First Wall Street, Then Main Street, Now Madison Avenue: Ad Forecast Crashes With Economy

In the first major ad spending outlook revision since the global financial crisis began escalating weeks ago, Publicis' ZenithOptimedia unit has dramatically lowered expectations for 2008 and 2009, slashing its U.S. ad growth estimates by more than half. The U.S. advertising marketplace is now expected to expand only 1.6% in 2008, and 0.7% in 2009, down from the agency's last forecasts in June of 3.4% and 2.6%, respectively for 2008 and 2009.

Noting that North American and Western European regions have been most adversely impacted by the reduced liquidity in the financial markets, ZenithOptimedia nonetheless also lowered its global ad growth estimates dramatically to 4.3% in 2008 and 4.0% in 2009 vs. its June predictions of 6.6% and 6.0%, respectively.

"The reason for the downgrade is primarily the financial shock caused by the bank failures during the latest phase of the crisis in financial markets, which has spread uncertainty and undermined confidence in the wider economy," the agency writes in the most recent edition of its quarterly ad spending tracking report. "The bank failures will have a fairly small direct effect on ad expenditure - since financial advertising contributes only about 4% of global ad expenditure - but fears for the future will cause consumers to cut their spending, while companies carefully inspect their budgets to find cost savings."



Unlike previous periods leading up to the last two advertising downturns, ZenithOptimedia noted that advertisers already had not been increasing their budgets ahead of economic growth over the last few years.
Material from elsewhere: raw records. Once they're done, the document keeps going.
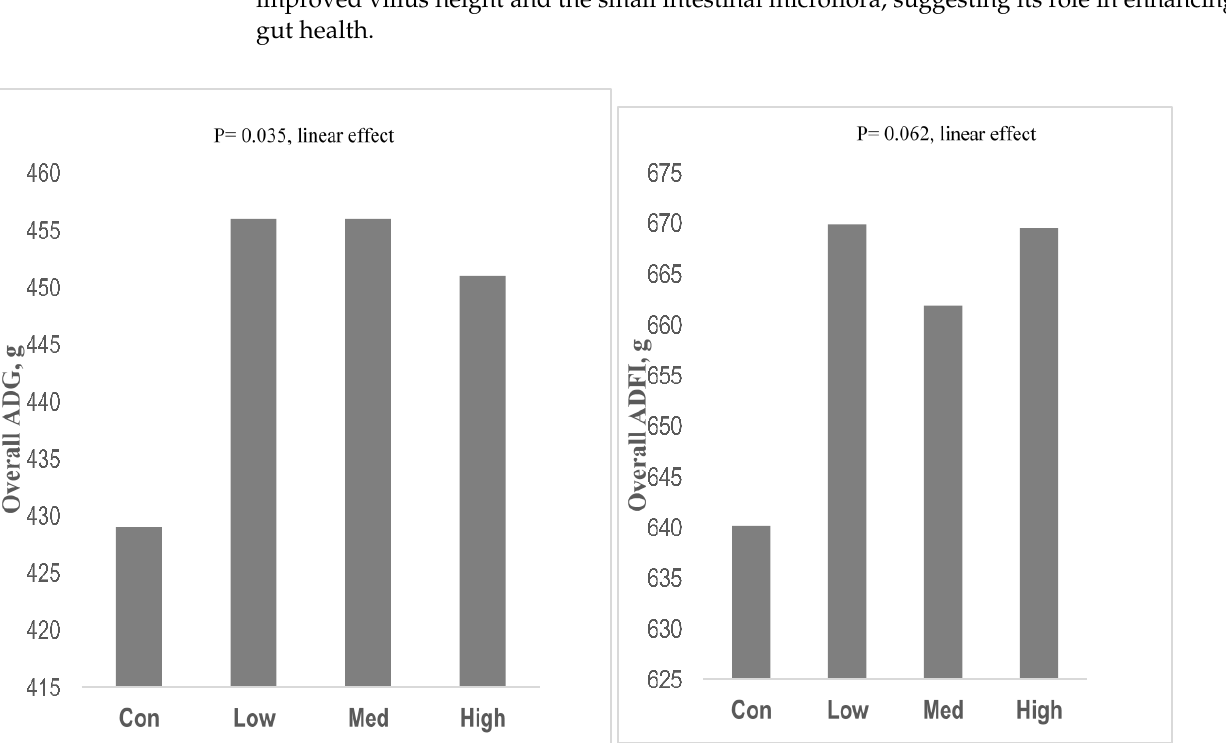
Figure 2. Effect of dietary supplementation of increasing dose of coated sodium butyrate acid on the overall average daily gain (ADG) and average daily feed intake (ADFI) of weaning pigs. Con, basal diet (lactose and sodium reduced); Low, Con + 0.5 kg/ton coated sodium butyrate; Med, Con + 1.5 kg/ton coated sodium butyrate and after 3 weeks Con + 0.75 kg/ton; High, Con + 3.0 kg/ton coated sodium butyrate and after 3 weeks Con + 1.50 kg/ton.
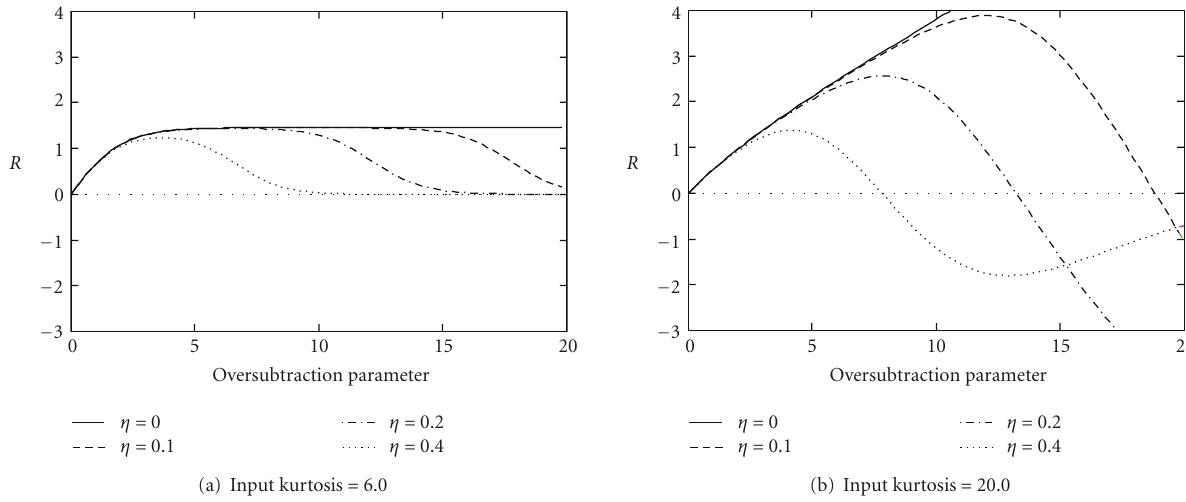
Figure 13: Theoretical kurtosis ratio between BF+SS and chSS+BF for various oversubtraction parameters. In this figure, number of microphones is fixed to 8, and input kurtosis is (a) 6.0 (Gaussian) and (b) 20.0 (super-Gaussian).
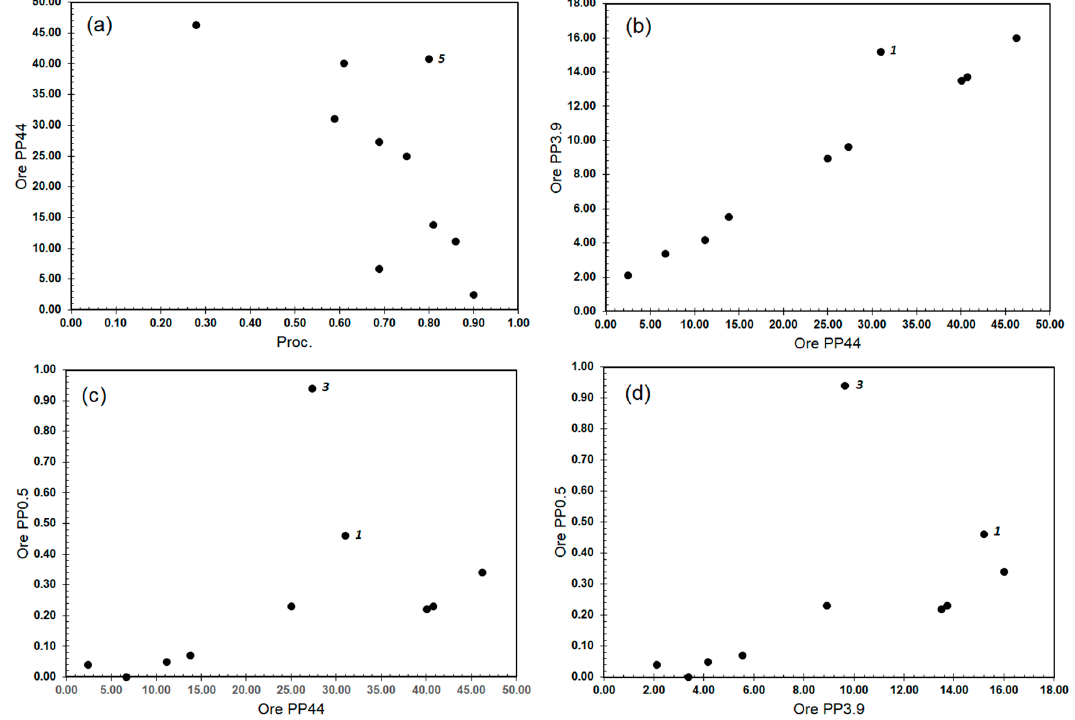
Figure 6. Scatterplots of ore processability (Proc.) and %fines (pp44 and pp3.9) and ultrafines (pp0.5) characteristics of ore. ( a ) pp44% versus processability. ( b ) pp3.9% versus pp44%. ( c ) pp0.5% versus pp44%. ( d ) pp0.5% versus pp3.9%. Numbers refer to the sample ID listed in Table 1.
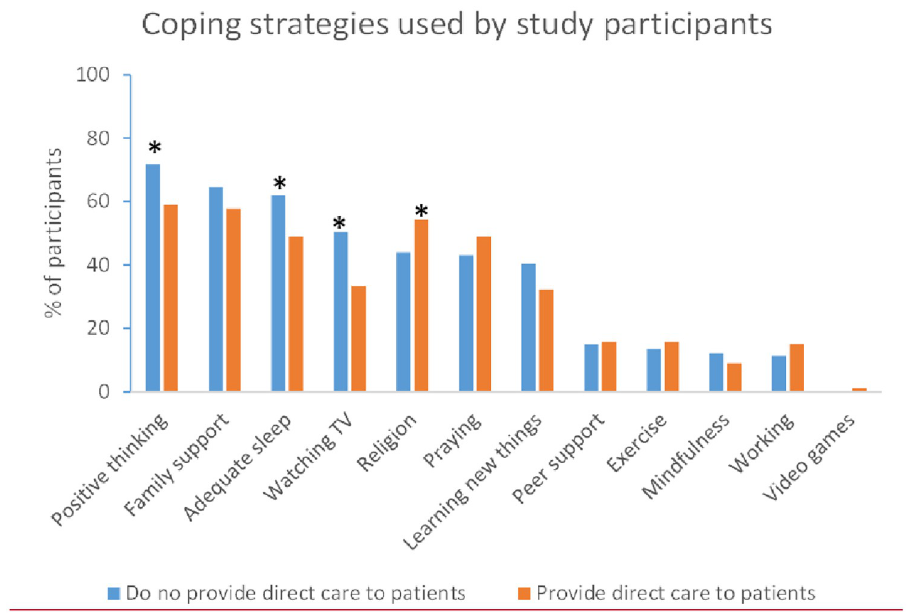
Fig 2. Coping strategies among participants who provide direct care to patients vs. those who do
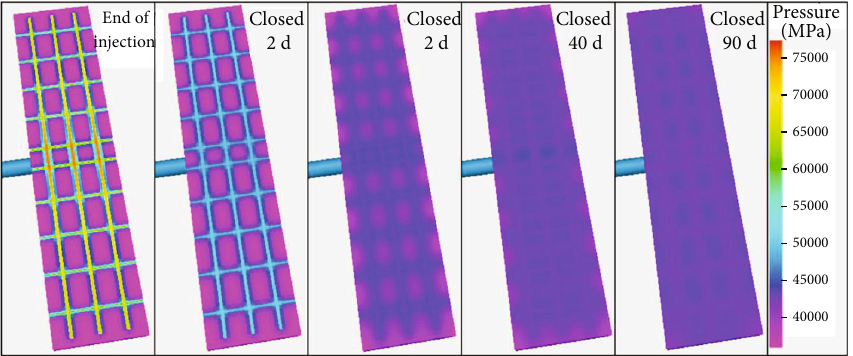
Figure 10: Simulation results of pressure propagation during fracturing shut-o ff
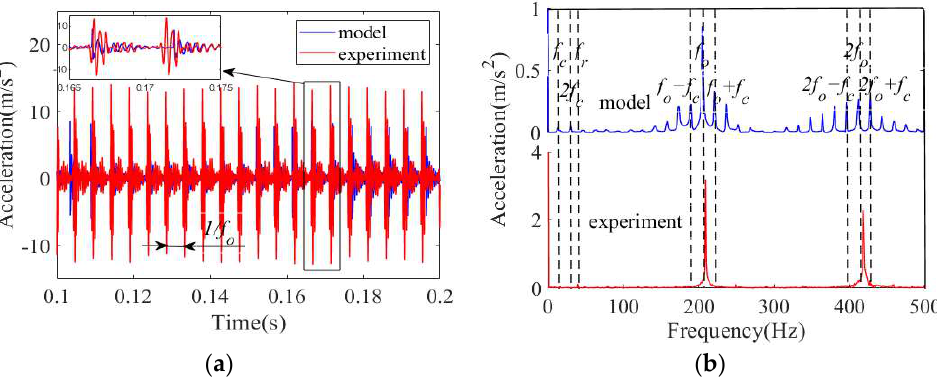
Figure 8. The comparison results for time-domain and frequency responses under outer ring defect: ( a ) acceleration signals; ( b ) envelope spectrum.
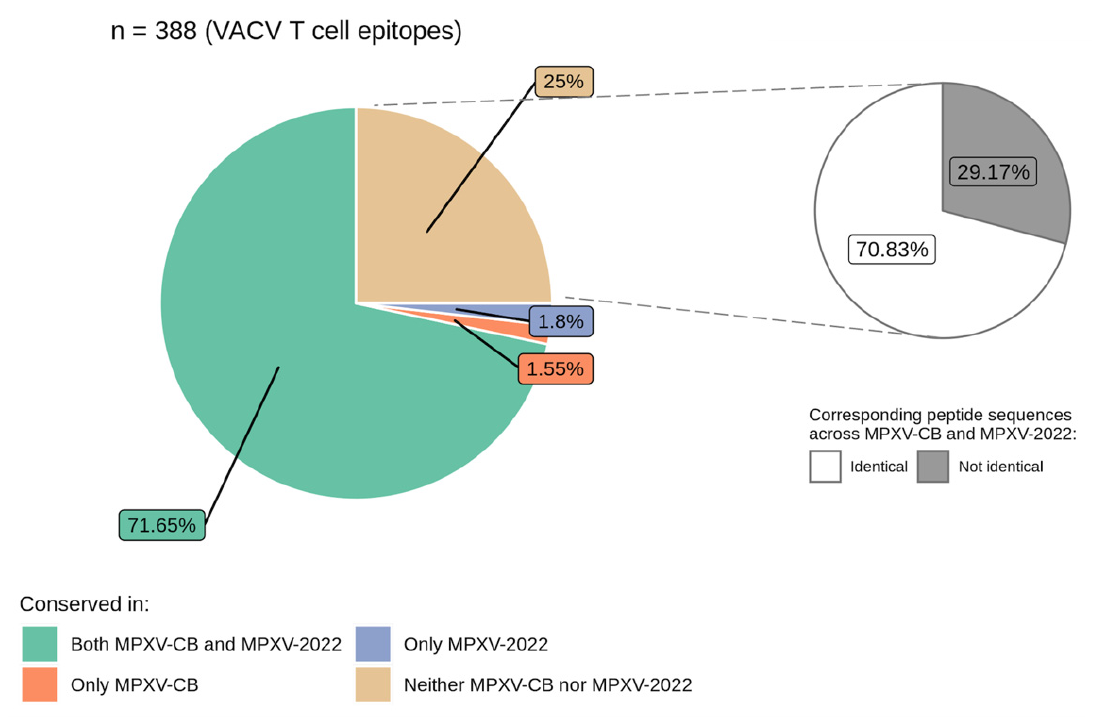
Figure 3. Distribution of the VACV T cell epitopes (n = 388) conserved among MPXV-2022 and MPXV-CB.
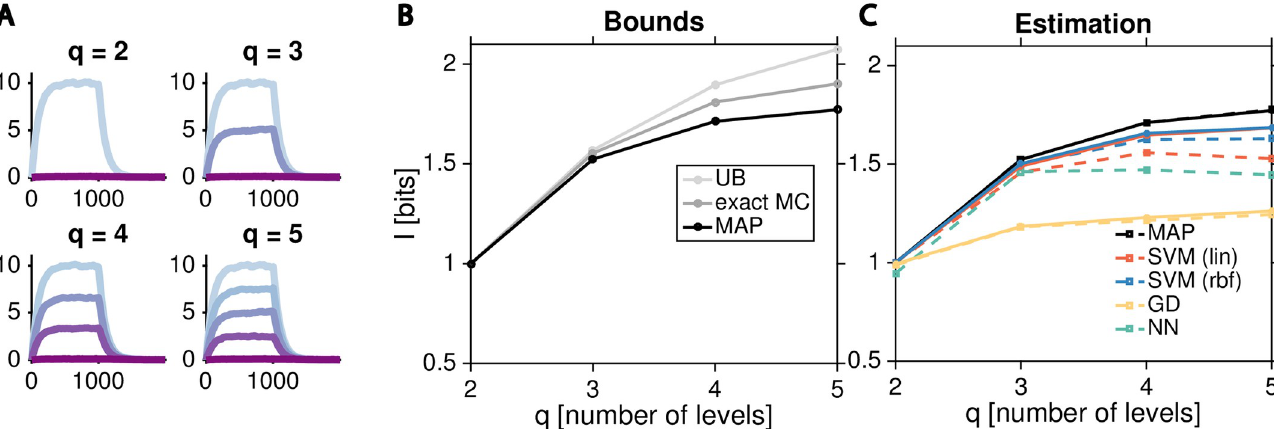
Fig 6. Information estimation for multilevel inputs. (A) Extension of Example 2 from Fig 2B to q = 2, ... , 5 discrete inputs. We chose the inputs such that the response for the system at T < 1000 converges towards q equally spaced levels with the same dynamic range as the original example; dynamics at T � 1000 remain unchanged from the original Example 2. (B) Model-based information bounds as a function of the number of input levels for trajectories represented as d = 100 dimensional vectors: exact Monte Carlo calculation (dark gray), MAP decoding bound (black), upper bound (light gray). (C) Performance of model-free estimators, as indicated in the panel, compared to the MAP bound (black). Dashed lines show estimations using N = 10 3 sample trajectories per condition, solid lines using N = 10 4 samples per condition; in both cases, we show an average over 20 independent replicates, error bars are suppressed for readability.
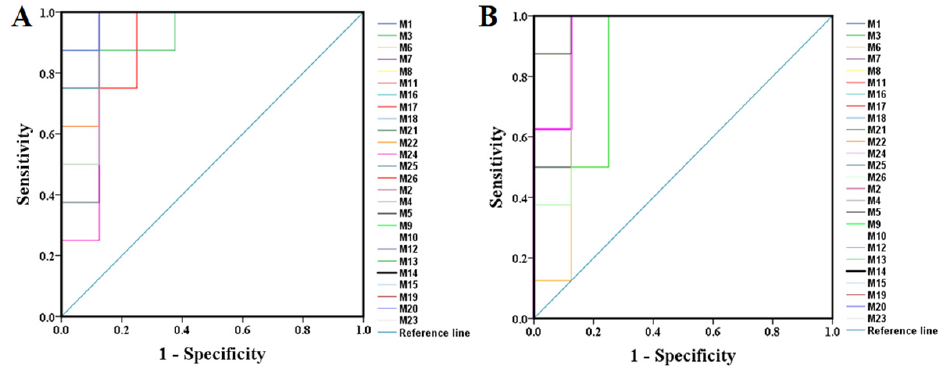
Figure 6. The predictive ROC curves generated using 26 biomarkers contributing to GU progress ( A ) and PPT treatment ( B ) (the numbers are consistent with No. in Table 1). Table 2. The AUCs and p values of the biomarkers in different predictive ROC curves.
"In the years preceding the downturns of 1990 and 2000, ad expenditure grew well ahead of the general economy, rising as a proportion of GDP and peaking at 1.07% in 1989 and 1.05% in 2000," the agency notes. "This left the ad market vulnerable to sharp corrections when the economy slowed. In recent years, however, ad expenditure has roughly tracked the economy, and has remained at 0.92%-0.93% of GDP. There is no bubble in ad expenditure to burst, which is why we expect global ad expenditure to slow in 2008 and 2009 rather than to go into reverse."